With speculation swirling over Kim Jong Un’s health, the people of North Korea may be looking toward a brighter future after decades of torment, Sen. Cory Gardner told "Fox & Friends Sunday."
"Something is very suspicious... something is going on," Gardner, R-Colo., said, "and the question is, what happens next for the people of North Korea who have suffered under tyranny, who suffered under dictatorship, who have been jailed and imprisoned by their own leader? Maybe this is a chance for North Korea to join the modern world. But, we’ll see what happens, whether this information is true or not."
Gardner's comments come amid conflicting reports about the reclusive North Korean leader's health after his notable absence from North Korea's "Day of the Sun" celebration, held to honor the birth of Kim's grandfather, Kim Il Sung, the founder of North Korea.
Reports emerged last week that Kim was gravely ill following heart surgery, although that has since been disputed. But, over the weekend, Japanese media claimed that Kim was in a vegetative state following a stent procedure, citing an unnamed member of his medical team.
Gardner said while he had no additional information on the matter, the possibility of a change in leadership would be "an opportunity, if this should happen, for the people of North Korea to realize they don’t have to be in political gulags anymore."
He continued, "They don’t have to be sent to re-education camps every time they take too many bites of whatever wood-pulp soup the government has decided they're going to be giving them that day."
Many analysts have been looking toward Kim's sister and closest confidant, Kim Yo Jong, as his most likely successor, but Gardner said he anticipated little change unless those in power "decide they're ready for something different."
He went on, "Our approach... was never to bring Kim Jong Un to his knees.

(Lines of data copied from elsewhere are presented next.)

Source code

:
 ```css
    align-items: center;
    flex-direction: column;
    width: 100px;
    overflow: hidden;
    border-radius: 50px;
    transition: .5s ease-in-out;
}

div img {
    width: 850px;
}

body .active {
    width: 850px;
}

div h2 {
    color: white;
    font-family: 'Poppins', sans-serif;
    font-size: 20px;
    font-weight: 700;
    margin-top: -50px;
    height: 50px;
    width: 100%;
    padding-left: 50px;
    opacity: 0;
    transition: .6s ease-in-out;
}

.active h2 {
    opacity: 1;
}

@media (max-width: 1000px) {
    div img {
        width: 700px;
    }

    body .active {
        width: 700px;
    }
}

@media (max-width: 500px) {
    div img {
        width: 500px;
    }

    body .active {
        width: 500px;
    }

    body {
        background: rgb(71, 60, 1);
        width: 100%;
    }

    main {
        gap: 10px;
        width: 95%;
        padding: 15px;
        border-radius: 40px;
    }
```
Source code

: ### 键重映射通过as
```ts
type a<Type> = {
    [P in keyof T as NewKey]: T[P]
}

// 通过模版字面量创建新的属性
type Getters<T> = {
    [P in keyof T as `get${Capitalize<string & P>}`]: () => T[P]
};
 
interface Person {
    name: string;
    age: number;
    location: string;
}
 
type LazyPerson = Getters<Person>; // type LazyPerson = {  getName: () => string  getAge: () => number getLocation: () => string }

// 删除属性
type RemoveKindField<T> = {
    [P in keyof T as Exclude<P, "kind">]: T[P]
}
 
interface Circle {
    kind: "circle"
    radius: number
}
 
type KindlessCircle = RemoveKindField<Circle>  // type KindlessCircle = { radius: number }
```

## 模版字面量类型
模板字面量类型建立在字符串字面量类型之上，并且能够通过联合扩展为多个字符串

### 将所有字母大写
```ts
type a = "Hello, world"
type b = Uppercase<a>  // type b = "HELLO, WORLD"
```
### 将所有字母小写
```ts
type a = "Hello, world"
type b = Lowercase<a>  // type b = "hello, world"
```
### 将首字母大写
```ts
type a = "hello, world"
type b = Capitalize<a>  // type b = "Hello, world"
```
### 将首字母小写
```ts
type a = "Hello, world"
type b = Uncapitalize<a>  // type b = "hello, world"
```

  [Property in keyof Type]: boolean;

It was always to bring Kim Jong Un to his senses by joining the world of responsible actors, by complying with international law, complying with United Nations resolutions. That’s what we were trying to get North Korea to do,and they flouted the law every single chance."
Gardner said he believed the new instability in the regime will open up opportunities for the people of North Korea "to realize, you know what, why can’t we have what our neighbors, our family members to the south, have, which is a prosperous economy, freedom and opportunity?"
"That’s what they could be looking at if they just came into compliance with international law," he said. "If they stopped breaking the law, the people of North Korea could have opportunity that they never imagined possible before."
Fox News' Peter Aitken contributed to this report.